Find how many lines in the listing below include the word "PDFファイル". Give that number only.
====
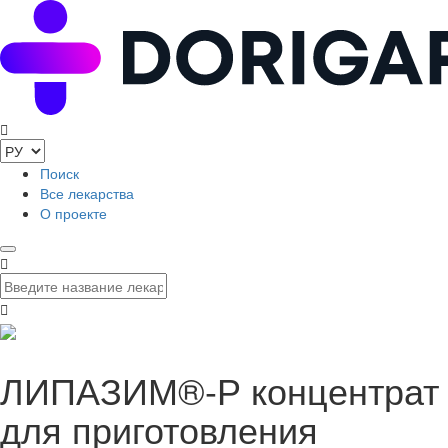
Поиск
Все лекарства
О проекте
ЛИПАЗИМ®-Р концентрат
для приготовления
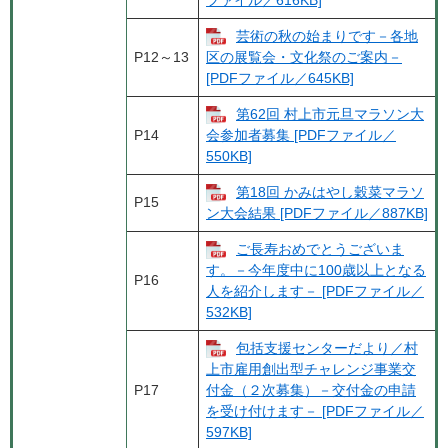
ファイル／616KB]
芸術の秋の始まりです－各地
P12～13
区の展覧会・文化祭のご案内－
[PDFファイル／645KB]
第62回 村上市元旦マラソン大
P14
会参加者募集 [PDFファイル／
550KB]
第18回 かみはやし穀菜マラソ
P15
ン大会結果 [PDFファイル／887KB]
ご長寿おめでとうございま
す。－今年度中に100歳以上となる
P16
人を紹介します－ [PDFファイル／
532KB]
包括支援センターだより／村
上市雇用創出型チャレンジ事業交
P17
付金（２次募集）－交付金の申請
を受け付けます－ [PDFファイル／
597KB]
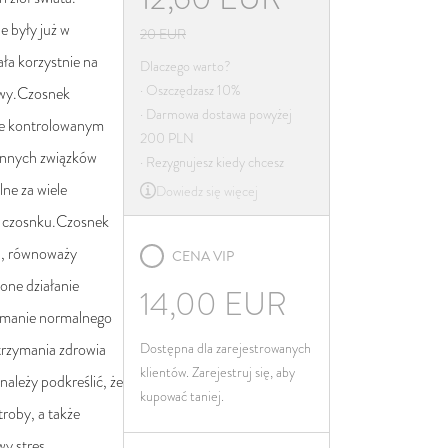
Irlandia
e były już w
20
EUR
Włochy
ała korzystnie na
Dlaczego warto?
Łotwa
· Oszczędzasz 10%
owy.Czosnek
Litwa
· Darmowa dostawa powyżej
śle kontrolowanym
200 PLN
Luksemburg
innych związków
· Rezygnujesz kiedy chcesz
Malta
lne za wiele
Dowiedz się więcej
Niderlandy
m czosnku.Czosnek
Poland
u, równoważy
CENA VIP
Portugalia
one działanie
14,00
EUR
Rumunia
zymanie normalnego
Słowacja
utrzymania zdrowia
Dostępna dla zarejestrowanych
Słowenia
klientów. Zarejestruj się, aby
należy podkreślić, że
kupować taniej.
Hiszpania
roby, a także
Szwecja
y stres.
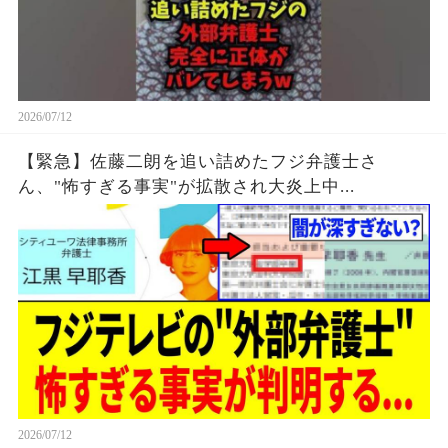
2026/07/12
【緊急】佐藤二朗を追い詰めたフジ弁護士さ
ん、"怖すぎる事実"が拡散され大炎上中...
2026/07/12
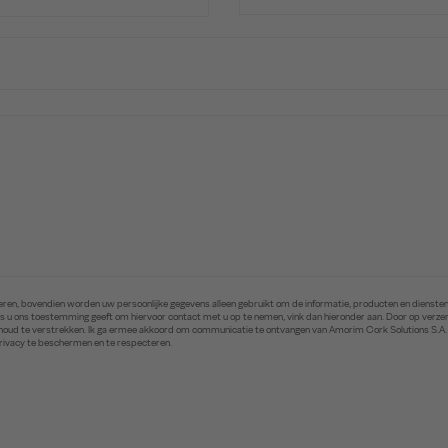
ren, bovendien worden uw persoonlijke gegevens alleen gebruikt om de informatie, producten en diensten 
. Als u ons toestemming geeft om hiervoor contact met u op te nemen, vink dan hieronder aan. Door op ver
inhoud te verstrekken. Ik ga ermee akkoord om communicatie te ontvangen van Amorim Cork Solutions S.A
privacy te beschermen en te respecteren.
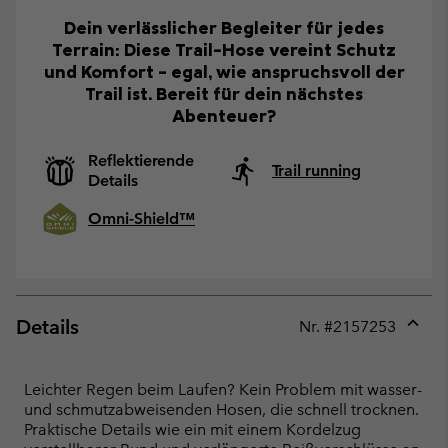
Dein verlässlicher Begleiter für jedes
Terrain: Diese Trail-Hose vereint Schutz
und Komfort – egal, wie anspruchsvoll der
Trail ist. Bereit für dein nächstes
Abenteuer?
Reflektierende
Trail running
Details
Omni-Shield™
Details
Nr. #
2157253
Expan
or
collap
Leichter Regen beim Laufen? Kein Problem mit wasser-
sectio
und schmutzabweisenden Hosen, die schnell trocknen.
Praktische Details wie ein mit einem Kordelzug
====
**Task solution**
5